I’m currently revising my first script. It’s not grand in scale, but it’s deeply personal—centered on memory, my father, and the city. I want to make films that belong to me, and to our generation: grounded yet profound, sensitive but resolute. I believe film is not only a form of artistic expression—it’s a way to intervene in reality.

我是1993年出生于长沙的自由创作者,现居加州。我的写作起点来自一种“必须表达”的冲动。学生时代,我常感受到世界的混乱与复杂,那些没有被说出来的情绪和故事让我感到不安。写作是我自我整理、自我清晰的方式,也逐渐成为我与外界建立连接的路径。

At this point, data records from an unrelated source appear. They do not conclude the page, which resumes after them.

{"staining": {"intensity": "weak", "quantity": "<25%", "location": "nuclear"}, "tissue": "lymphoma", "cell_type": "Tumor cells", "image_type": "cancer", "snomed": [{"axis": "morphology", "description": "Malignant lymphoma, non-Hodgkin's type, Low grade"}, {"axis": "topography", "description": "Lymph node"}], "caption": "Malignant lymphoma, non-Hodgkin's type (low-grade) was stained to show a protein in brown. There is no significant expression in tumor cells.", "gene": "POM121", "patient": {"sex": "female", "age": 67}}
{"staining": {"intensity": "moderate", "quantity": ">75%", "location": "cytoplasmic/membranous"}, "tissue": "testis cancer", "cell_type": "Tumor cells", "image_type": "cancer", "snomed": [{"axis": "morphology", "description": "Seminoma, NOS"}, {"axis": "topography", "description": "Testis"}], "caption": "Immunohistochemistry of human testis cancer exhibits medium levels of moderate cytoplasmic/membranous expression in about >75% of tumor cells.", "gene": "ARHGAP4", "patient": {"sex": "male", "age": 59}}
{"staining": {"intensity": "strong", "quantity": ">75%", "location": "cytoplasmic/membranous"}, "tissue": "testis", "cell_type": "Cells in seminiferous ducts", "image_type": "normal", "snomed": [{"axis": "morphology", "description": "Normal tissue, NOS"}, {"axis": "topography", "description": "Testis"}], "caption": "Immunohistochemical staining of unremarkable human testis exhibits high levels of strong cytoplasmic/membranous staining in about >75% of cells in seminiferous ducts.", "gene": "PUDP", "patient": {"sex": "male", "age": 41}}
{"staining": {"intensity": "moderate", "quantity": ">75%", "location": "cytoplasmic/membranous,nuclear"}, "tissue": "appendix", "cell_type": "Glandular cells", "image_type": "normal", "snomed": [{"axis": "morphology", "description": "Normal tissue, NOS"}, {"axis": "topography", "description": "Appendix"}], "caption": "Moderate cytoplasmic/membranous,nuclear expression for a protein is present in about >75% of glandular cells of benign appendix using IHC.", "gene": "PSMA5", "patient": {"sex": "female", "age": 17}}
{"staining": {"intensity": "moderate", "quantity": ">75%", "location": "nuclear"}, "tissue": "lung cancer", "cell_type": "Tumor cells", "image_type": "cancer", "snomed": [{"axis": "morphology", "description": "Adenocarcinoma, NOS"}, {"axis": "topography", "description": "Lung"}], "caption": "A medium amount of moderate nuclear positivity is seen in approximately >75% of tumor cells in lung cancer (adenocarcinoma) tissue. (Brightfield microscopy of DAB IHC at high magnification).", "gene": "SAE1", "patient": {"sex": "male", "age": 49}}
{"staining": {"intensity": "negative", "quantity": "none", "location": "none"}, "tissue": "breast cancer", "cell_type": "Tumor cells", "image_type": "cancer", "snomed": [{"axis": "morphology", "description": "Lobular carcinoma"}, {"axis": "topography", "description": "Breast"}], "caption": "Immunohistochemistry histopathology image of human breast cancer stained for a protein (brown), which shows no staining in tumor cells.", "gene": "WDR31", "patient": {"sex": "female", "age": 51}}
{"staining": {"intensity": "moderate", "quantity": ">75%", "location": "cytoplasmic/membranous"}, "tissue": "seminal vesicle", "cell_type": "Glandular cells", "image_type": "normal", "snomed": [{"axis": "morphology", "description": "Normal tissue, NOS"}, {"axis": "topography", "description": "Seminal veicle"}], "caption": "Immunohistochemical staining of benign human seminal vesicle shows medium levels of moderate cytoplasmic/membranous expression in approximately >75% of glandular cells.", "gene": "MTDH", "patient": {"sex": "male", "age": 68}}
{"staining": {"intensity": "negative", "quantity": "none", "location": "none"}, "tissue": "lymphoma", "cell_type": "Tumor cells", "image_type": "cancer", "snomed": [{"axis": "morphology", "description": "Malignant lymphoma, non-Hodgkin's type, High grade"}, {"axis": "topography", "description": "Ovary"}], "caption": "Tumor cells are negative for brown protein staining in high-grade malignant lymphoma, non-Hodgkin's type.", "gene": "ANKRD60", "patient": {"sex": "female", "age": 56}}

我目前专注于写作和电影。我的博客是一个“真实写作实验”,尽量每天更新,记录我的思考、情绪流动、人际观察和创作过程。我16年回国之后开始进入电影行业,曾在视效部门以制片的身份参与制作《封神1》《封神2》《Wankanda Forever》等,在中国和好莱坞都工作过,23年之后开始转入创作,目前正在创作一些剧本,时机合适的时候会拍。可以看下我的imdb:https://m.imdb.com/name/nm12651401/


我正在重新回去修改我第一个剧本——它并不宏大,却非常个人,围绕记忆、父亲与城市展开。我想拍属于我、也属于我们这一代人的电影:贴地而深刻,敏感又笃定。我相信电影不只是艺术表达,它也是一种现实干预。